= Corsned =

Type of trial by ordeal in Anglo-Saxon law

In Anglo-Saxon law, corsned (OE cor, "trial, investigation", + snǽd, "bit, piece". Latin panis conjuratus), also known as the accursed or sacred morsel, or the morsel of execration, was a type of trial by ordeal that consisted of a suspected person eating a piece of barley bread and cheese totaling about one ounce in weight and consecrated with a form of exorcism as a trial to determine innocence. If guilty, it was believed that the bread would produce convulsions and paleness and cause choking. If innocent, it was believed the person could swallow it freely, and the bread would turn to nourishment.
The term dates to before 1000 AD; the laws of Ethelred II reference this practice: "Gif man freondleasne weofod-þen mid tihtlan belecge, ga to corsnæde." The ecclesiastical laws of Canute the Great also mention the practice.
According to Isaac D'Israeli, the bread was of unleavened barley, and the cheese was made of ewe's milk in the month of May.
Writers such as Richard Burn and John Lingard have considered it an imitation of the "water of jealousy" used in the ordeal prescribed in Numbers 5:11–31 for cases of jealousy.

== Details ==

In this ordeal, the priest wrote the Lord's Prayer on the bread, of which he then weighed out ten pennyweights, and so likewise with the cheese. Under the right foot of the accused, he set a cross of poplar wood, and, holding another cross of the same material over the man's head, threw over his head the theft written on a tablet. He placed the bread and cheese in the mouth of the accused at the same moment and, on doing so, recited the conjuration:

I conjure thee, O man, by the Father and the Son and the Holy Ghost and by the four-and-twenty elders, who daily sound praises before God, and by the twelve patriarchs, the twelve prophets, the twelve apostles, the evangelists, martyrs, confessors, and virgins, by all the saints and by our Redeemer, our Lord Jesus Christ, who for our salvation and for our sins did suffer His hands to be affixed to the cross; that if thou wast a partner in this theft or didst know of it, or hadst any fault, that bread and cheese may not pass thy gullet and throat, but that thou mayest tremble like an aspen-leaf, Amen; and not have rest, O man, until thou dost vomit it forth with blood, if thou hast committed aught in the matter of the aforesaid theft. Through Him who liveth.

The following prayer and exorcism were also used and ordered to be repeated three times:

Holy Father, omnipotent, eternal God, maker of all things visible, and of all things spiritual, who dost look into secret places, and dost know all things, who dost search the hearts of men, and dost rule as God, I pray Thee, hear the words of my prayer; that whoever has committed or carried out or consented to that theft, that bread and cheese may not be able to pass through his throat.
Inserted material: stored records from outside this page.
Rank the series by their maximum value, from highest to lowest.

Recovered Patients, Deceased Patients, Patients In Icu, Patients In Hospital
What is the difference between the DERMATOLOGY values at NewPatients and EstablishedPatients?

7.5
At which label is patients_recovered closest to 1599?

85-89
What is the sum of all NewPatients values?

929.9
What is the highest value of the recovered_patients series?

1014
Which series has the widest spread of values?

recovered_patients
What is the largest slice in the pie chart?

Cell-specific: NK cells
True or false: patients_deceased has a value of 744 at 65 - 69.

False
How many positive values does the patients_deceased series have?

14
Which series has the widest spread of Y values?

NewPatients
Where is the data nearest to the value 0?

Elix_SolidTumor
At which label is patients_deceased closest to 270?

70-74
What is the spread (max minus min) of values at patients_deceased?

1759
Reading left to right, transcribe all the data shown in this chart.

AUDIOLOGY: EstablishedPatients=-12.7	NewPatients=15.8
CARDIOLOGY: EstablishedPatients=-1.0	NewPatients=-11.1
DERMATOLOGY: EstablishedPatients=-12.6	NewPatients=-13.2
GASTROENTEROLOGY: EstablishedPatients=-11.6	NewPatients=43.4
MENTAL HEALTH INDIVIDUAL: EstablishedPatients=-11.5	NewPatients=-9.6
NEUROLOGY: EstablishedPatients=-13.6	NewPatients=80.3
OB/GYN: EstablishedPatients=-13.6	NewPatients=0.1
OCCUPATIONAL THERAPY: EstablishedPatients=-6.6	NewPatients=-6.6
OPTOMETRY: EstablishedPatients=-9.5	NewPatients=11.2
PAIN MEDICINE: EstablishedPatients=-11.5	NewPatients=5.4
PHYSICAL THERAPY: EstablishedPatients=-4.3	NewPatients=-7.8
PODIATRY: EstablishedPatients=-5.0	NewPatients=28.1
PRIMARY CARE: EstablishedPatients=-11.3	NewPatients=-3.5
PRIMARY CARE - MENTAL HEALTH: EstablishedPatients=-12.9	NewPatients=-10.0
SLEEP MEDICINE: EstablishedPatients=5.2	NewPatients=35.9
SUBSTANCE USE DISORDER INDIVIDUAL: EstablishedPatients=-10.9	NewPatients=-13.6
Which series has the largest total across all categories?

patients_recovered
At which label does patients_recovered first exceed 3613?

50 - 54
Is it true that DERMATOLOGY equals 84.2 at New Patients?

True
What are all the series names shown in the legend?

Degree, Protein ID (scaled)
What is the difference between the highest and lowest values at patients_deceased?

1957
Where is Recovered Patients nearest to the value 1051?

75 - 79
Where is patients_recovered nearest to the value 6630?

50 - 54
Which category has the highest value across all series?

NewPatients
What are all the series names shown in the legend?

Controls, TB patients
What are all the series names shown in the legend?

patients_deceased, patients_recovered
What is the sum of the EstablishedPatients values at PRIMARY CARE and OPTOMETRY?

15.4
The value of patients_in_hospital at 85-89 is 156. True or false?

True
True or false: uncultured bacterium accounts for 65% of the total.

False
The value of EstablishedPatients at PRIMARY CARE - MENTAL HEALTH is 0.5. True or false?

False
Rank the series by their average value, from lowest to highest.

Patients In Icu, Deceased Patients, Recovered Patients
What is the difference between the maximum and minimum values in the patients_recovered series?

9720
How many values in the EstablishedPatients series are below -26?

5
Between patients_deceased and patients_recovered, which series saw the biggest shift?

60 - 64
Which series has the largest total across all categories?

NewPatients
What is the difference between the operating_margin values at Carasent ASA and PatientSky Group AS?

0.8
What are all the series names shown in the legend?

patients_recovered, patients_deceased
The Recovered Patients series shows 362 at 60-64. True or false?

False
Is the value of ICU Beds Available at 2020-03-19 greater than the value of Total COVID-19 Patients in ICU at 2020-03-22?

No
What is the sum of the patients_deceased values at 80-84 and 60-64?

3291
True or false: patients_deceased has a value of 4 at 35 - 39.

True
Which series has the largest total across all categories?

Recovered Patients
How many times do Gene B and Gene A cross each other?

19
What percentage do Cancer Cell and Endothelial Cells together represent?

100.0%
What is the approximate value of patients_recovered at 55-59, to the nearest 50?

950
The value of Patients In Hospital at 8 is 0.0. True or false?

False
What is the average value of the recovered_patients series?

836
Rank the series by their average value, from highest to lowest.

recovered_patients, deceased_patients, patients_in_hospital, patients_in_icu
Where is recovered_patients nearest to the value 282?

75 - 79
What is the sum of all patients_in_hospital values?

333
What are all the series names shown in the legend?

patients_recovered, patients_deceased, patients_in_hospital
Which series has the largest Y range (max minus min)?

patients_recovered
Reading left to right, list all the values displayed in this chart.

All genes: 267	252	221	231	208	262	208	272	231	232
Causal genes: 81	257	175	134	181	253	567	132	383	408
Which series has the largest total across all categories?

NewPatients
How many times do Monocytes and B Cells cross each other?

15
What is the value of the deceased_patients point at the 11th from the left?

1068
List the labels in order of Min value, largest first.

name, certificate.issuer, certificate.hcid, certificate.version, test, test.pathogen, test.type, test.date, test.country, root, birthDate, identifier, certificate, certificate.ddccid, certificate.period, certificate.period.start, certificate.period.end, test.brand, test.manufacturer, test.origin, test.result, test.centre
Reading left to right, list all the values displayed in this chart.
I exorcize thee, most unclean dragon, ancient serpent, dark night, by the word of truth, and the sign of light, by our Lord Jesus Christ, the immaculate Lamb generated by the Most High, conceived of the Holy Ghost, born of the Virgin Mary—Whose coming Gabriel the archangel did announce; Whom seeing, John did call out: This is the living and true Son of God—that in no wise mayest thou permit that man to eat this bread and cheese, who has committed this theft or consented to it or advised it. Adjured by Him who is to come to judge the quick and the dead, so thou close his throat with a band—not, however, unto death.

Legal historian Richard Burn believed that corsned bread may have originally been the very sacramental bread, but that later, the bishops and clergy would no longer allow the communion bread for such superstitious purposes; they would, however, allow the people to use the same judicial rite, in eating some other morsels of bread, blessed or cursed for the same uses.

It has been asserted that this ordeal was specifically preserved for the clergy. On the other hand, Godwin, Earl of Wessex, is said to have died in this manner in 1053 while denying that he had any role in the death of King Edward the Confessor's brother Alfred in 1036; however, the primary contemporary source for this information is the Croyland Chronicle, attributed to Ingulph (d. 1109), which has since been shown to be a much later forgery.
The practice has long since been gradually abolished. Du Cange observed that the expression, "May this piece of bread choke me!" comes from this custom. Other common phrases of the same origin include "I will take the sacrament upon it!" and "May this morsel be my last!".

==See also==
- Alphitomancy
- Witches of Belvoir – One of the women in this case reportedly died after wishing she should choke on her food if she was guilty.